Reproduce the entire listing exactly as written, apart from its pictures.

The data
- - - - -
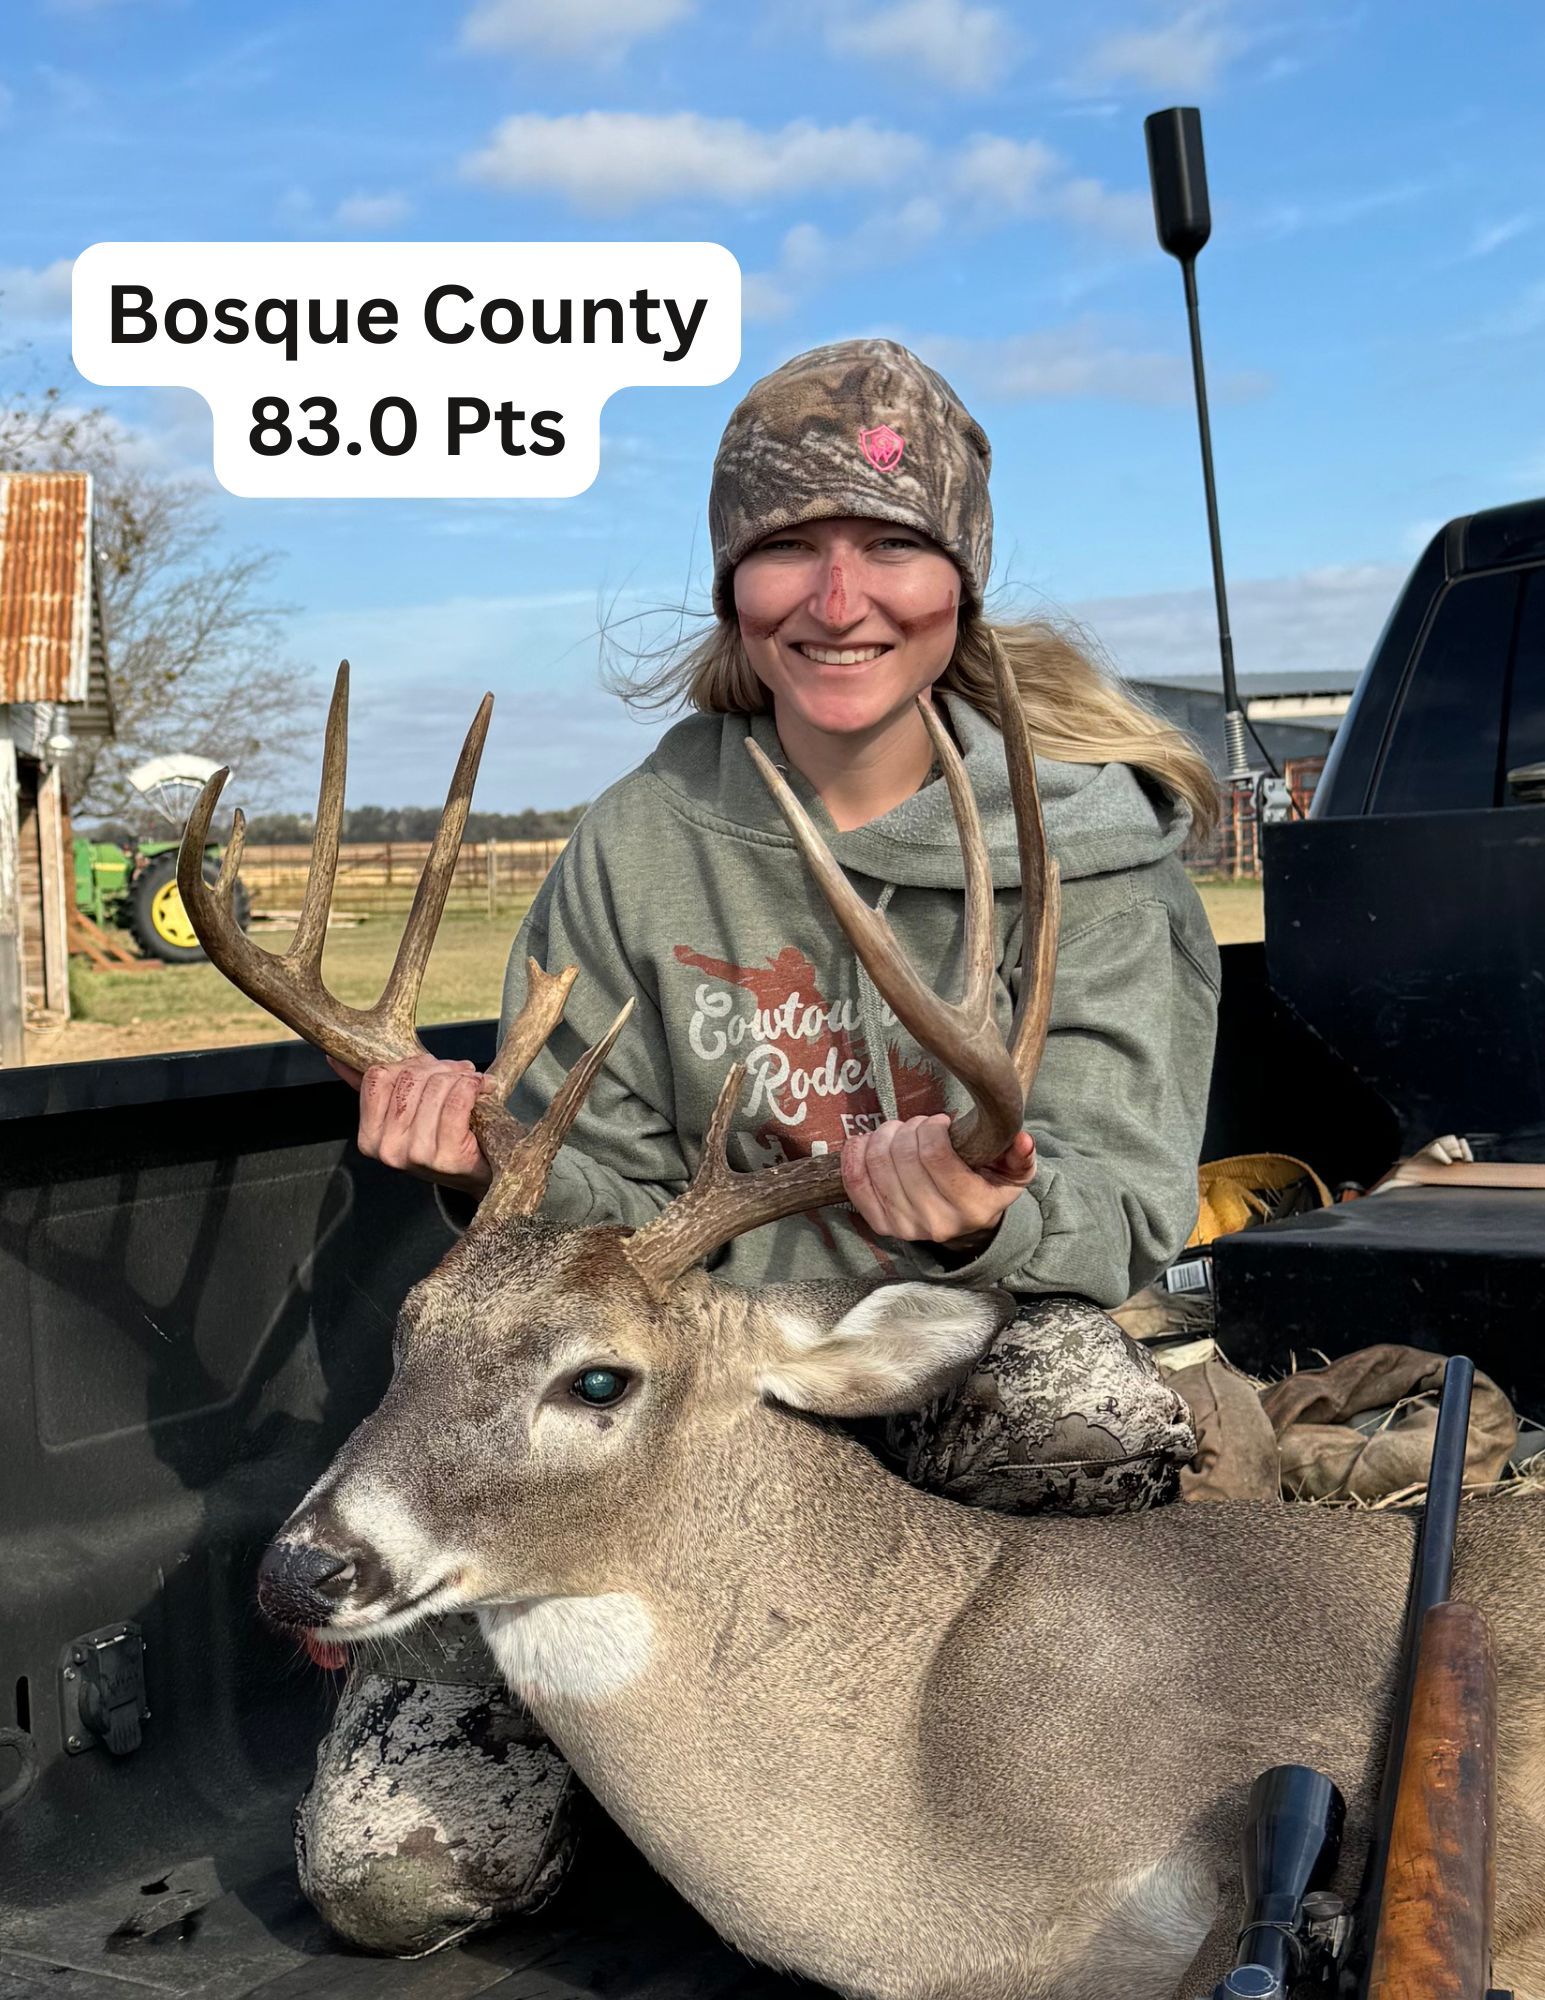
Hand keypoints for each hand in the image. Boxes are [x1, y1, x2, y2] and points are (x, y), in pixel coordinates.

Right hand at [326, 1053, 494, 1194]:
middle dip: (438, 1067)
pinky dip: (472, 1087)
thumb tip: (335, 1058)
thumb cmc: (442, 1140)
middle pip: (409, 1079)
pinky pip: (457, 1101)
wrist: (478, 1174)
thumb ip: (373, 1089)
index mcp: (369, 1137)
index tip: (430, 1066)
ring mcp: (416, 1155)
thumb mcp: (403, 1116)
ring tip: (472, 1081)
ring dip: (459, 1076)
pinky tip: (481, 1088)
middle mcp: (388, 1149)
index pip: (377, 1078)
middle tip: (459, 1071)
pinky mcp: (448, 1156)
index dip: (408, 1064)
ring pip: (435, 1087)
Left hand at [840, 1113, 1035, 1249]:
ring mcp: (906, 1227)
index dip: (931, 1127)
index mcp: (972, 1207)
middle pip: (902, 1156)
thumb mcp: (1013, 1170)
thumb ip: (1020, 1154)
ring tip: (899, 1133)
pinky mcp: (882, 1225)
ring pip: (877, 1164)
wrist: (966, 1220)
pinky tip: (866, 1142)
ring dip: (883, 1136)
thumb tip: (1022, 1140)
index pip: (934, 1154)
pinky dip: (855, 1156)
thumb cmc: (987, 1184)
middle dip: (907, 1128)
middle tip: (917, 1125)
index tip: (939, 1122)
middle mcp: (937, 1222)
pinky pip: (855, 1184)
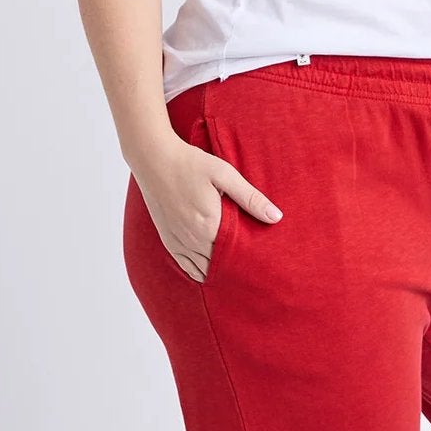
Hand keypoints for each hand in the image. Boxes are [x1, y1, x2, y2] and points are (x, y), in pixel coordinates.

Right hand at [133, 133, 280, 283]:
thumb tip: (276, 217)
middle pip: (219, 265)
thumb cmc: (191, 163)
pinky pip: (184, 265)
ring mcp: (178, 240)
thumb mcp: (225, 175)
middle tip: (252, 270)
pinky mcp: (167, 238)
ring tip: (234, 271)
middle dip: (235, 268)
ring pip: (202, 269)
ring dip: (217, 270)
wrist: (153, 158)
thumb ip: (250, 198)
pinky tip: (208, 271)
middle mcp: (192, 238)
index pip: (234, 255)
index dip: (248, 261)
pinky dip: (197, 271)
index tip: (260, 262)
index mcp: (209, 225)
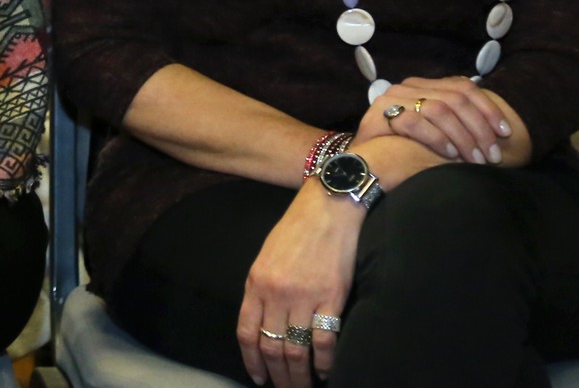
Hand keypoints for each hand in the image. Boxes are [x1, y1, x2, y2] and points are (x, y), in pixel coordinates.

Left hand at [237, 181, 360, 386]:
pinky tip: (325, 372)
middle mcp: (276, 293)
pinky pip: (324, 341)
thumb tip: (263, 323)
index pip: (247, 333)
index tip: (259, 379)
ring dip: (300, 377)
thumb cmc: (296, 230)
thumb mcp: (267, 257)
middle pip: (272, 347)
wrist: (327, 207)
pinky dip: (325, 362)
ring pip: (296, 351)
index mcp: (256, 283)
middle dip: (278, 376)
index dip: (252, 361)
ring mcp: (304, 297)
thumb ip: (262, 289)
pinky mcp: (331, 297)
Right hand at [361, 75, 511, 165]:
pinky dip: (437, 138)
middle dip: (480, 128)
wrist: (362, 165)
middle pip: (455, 99)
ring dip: (463, 136)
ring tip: (474, 160)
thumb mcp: (437, 134)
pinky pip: (415, 122)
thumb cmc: (404, 151)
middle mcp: (408, 87)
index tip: (505, 134)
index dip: (488, 109)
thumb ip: (457, 124)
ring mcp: (392, 99)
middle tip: (492, 156)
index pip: (464, 87)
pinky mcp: (379, 116)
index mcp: (424, 86)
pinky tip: (449, 155)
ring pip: (439, 109)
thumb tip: (497, 131)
- - - - -
Solution to this problem
Hand keypoints for each hand in the image. Boxes are [x1, y1, x2, y2] and points are (x, y), in pixel coordinates.

Right hand at [326, 1053, 494, 1194]:
middle dip: (438, 1067)
pinky dip: (472, 1087)
thumb tip: (335, 1058)
thumb cmc: (442, 1140)
middle pip: (409, 1079)
pinky pip: (457, 1101)
wrist: (478, 1174)
thumb ip: (373, 1089)
index mcp: (369, 1137)
index tip: (430, 1066)
ring mcp: (416, 1155)
thumb mcp: (403, 1116)
ring tip: (472, 1081)
ring dip: (459, 1076)
pinky tip: (481, 1088)
middle mcp: (388, 1149)
index pip: (377, 1078)
middle tip: (459, 1071)
pinky mcp: (448, 1156)
index dip: (408, 1064)
ring pip: (435, 1087)
Left hand at [840, 1113, 1035, 1249]:
ring mcp: (906, 1227)
index dip: (931, 1127)
index mcp: (972, 1207)
middle pip: (902, 1156)
thumb mcp: (1013, 1170)
thumb ip: (1020, 1154)
ring tip: (899, 1133)
pinky mcp: (882, 1225)
ring pip: (877, 1164)
wrist: (966, 1220)
pinky tip: (866, 1142)
ring dip: (883, 1136)
thumb tip: (1022, 1140)
index pip: (934, 1154)
pinky dip: (855, 1156)
thumb cmc: (987, 1184)
middle dip: (907, 1128)
middle tip: (917, 1125)
index tip: (939, 1122)
middle mcp: (937, 1222)
pinky pip: (855, 1184)
Hand keypoints for each hand in the image. Boxes are [x1, y1, x2, y2] and points are (x, y), in pixel coordinates.

Right hand at [133, 133, 280, 283]:
thumb tip: (276, 217)
middle pip: (219, 265)
thumb cmc: (191, 163)
pinky pip: (184, 265)
ring mcp: (178, 240)
thumb mcp: (225, 175)
middle tip: (252, 270)
pinky mcp: (167, 238)
ring tip: (234, 271)
middle dip: (235, 268)
ring pip: (202, 269)
ring dip: (217, 270)
wrist: (153, 158)
thumb ip: (250, 198)
pinky tip: (208, 271)
middle mcp: (192, 238)
index pip: (234, 255)
index dip: (248, 261)
pinky dip: (197, 271)
index tip: (260, 262)
index mcp: (209, 225)
Hand keypoints for each hand in the image. Boxes are [x1, y1, x2, y2] and points are (x, y), in pixel coordinates.

Left hand at [237, 181, 360, 386]:
pinky tip: (325, 372)
middle mcp: (276, 293)
pinky pip: (324, 341)
thumb tip: (263, 323)
index pip: (247, 333)
index tip: (259, 379)
ring dip: (300, 377)
thumb cmc: (296, 230)
thumb mcp: (267, 257)
middle pip: (272, 347)
wrist: (327, 207)
pinky dip: (325, 362)
ring pip: (296, 351)
index mcp: (256, 283)
middle dip: (278, 376)
index dip: (252, 361)
ring mcp: (304, 297)
thumb ip: (262, 289)
pinky mcp: (331, 297)
Right hand at [361, 75, 511, 165]:
pinky dip: (437, 138)
middle dip: (480, 128)
wrist: (362, 165)
middle pip: (455, 99)
ring dip: (463, 136)
ring tip: (474, 160)
thumb mcp: (437, 134)
pinky pip: (415, 122)
thumb cmc: (404, 151)
middle mcp: (408, 87)
index tip: (505, 134)
index dip: (488, 109)
thumb ip: (457, 124)
ring mcp: (392, 99)
middle tip: (492, 156)
index pip: (464, 87)
pinky mcp: (379, 116)
index mcp: (424, 86)
pinky tip: (449, 155)
ring pip: (439, 109)
thumb tip: (497, 131)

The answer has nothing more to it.